I had noticed him when he came in. He had the devil's own blond good looks on his tall, athletic frame, but he was painfully shy and just not the dark alpha male type I favored. I had seen him around campus the last few days and figured rightly that he was a frosh straight out of high school without a clue. He walked up to the board at the front of the classroom with that awkward but graceful movement he had. I know this is a contradiction, but he was so shy he was awkward. Yet his body had this natural grace of movement. When he started to speak out came this lovely clear, tenor voice. We sat there mesmerized while he quietly explained how he was solving the problem. He put Laura back on her heels figuratively and literally as she leaned away from him as if he was on fire.

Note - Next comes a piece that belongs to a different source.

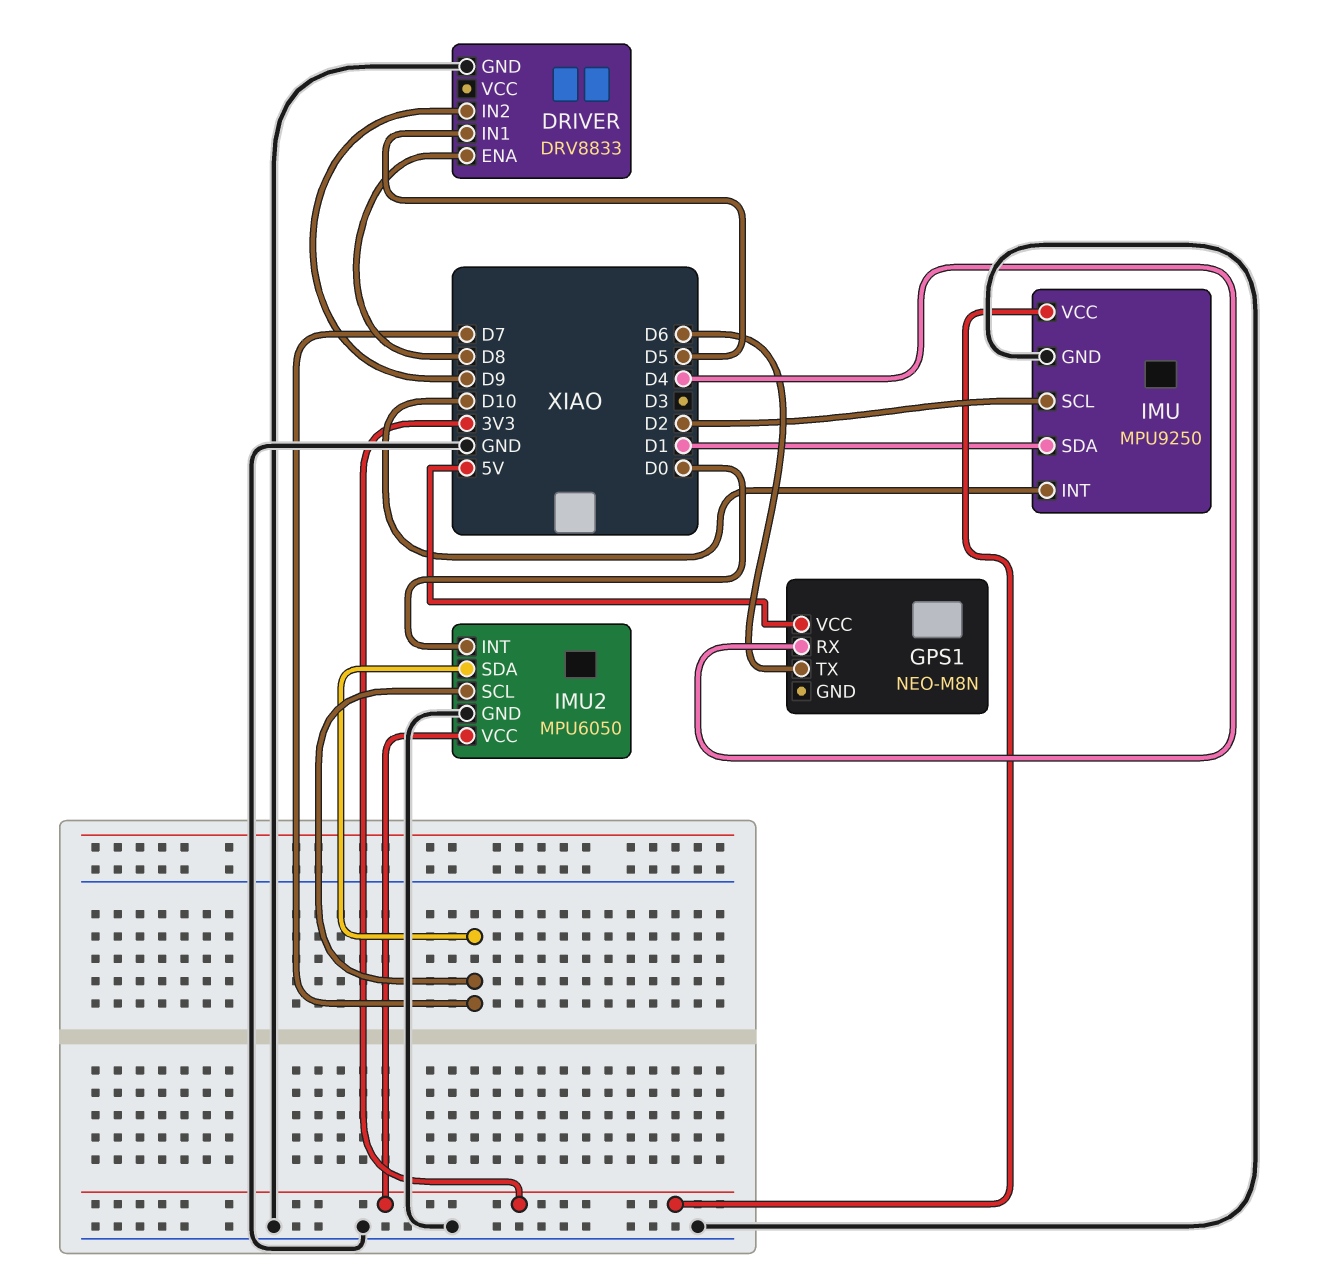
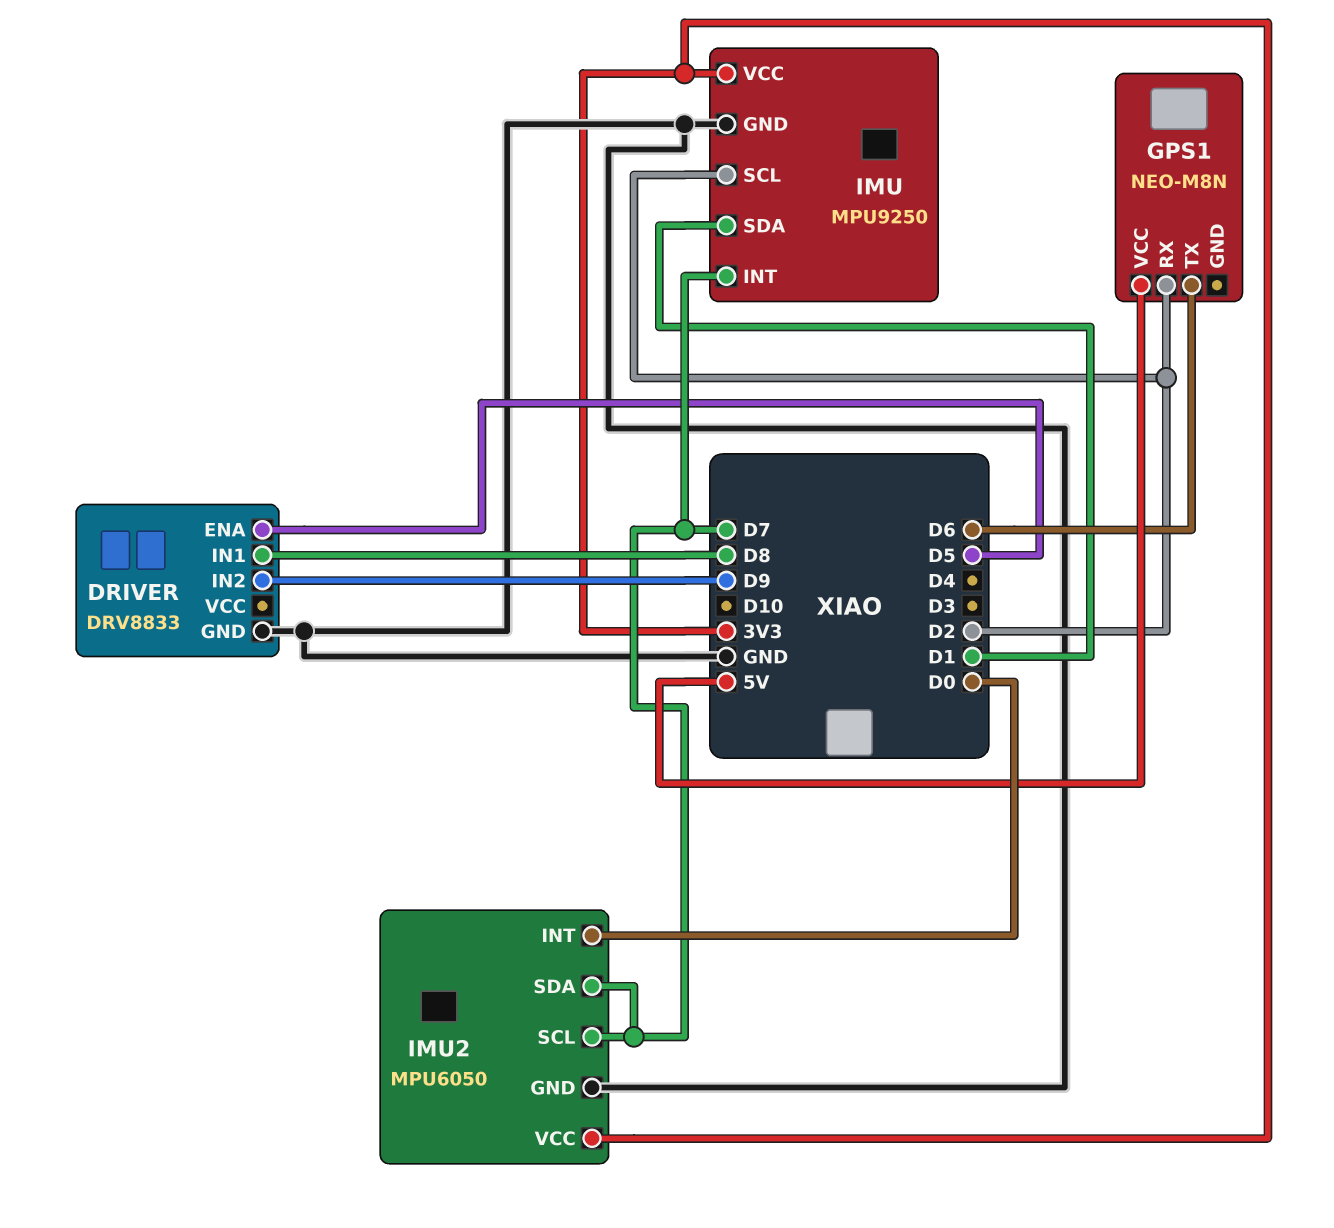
DRIVER pin ENA: D8 -> D5
DRIVER pin IN1: D5 -> D8
GPS1 pin RX: D4 -> D2
IMU pin INT: D10 -> D7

The bitch was about five-five, but she was in five-inch platforms at least three years out of style. He was still tall enough to look down on her, and the more she talked in that high squeaky voice of hers, the more stupid she was making herself look. It was obviously not his intention, but the subject clearly came just so much easier to him. You didn't need to be told that you were in the presence of a true math prodigy. He had the added knack of being able to explain clearly his thinking.

I made up my mind to stay close to this guy, anyway I could, until the end of the semester. Our second class saw me sitting next to him so close I was all, but in his lap, that's when I discovered three things. First, what happened in the last class was no fluke. He was the smartest person you would ever know, but two he was obtuse no other word fit. He was uncomprehending of the world around him. He was baffled by the opposite sex. And finally, he had the most beautiful blue eyes.

I thought of the Carlyle Simon lyric "the sky is the color of blue you never even seen in the eyes of your lover" and knew she was wrong. I saw that blue in his eyes. Of course, he was not my lover and could never be. He was just not my type, but still, those eyes went right to the center of my soul.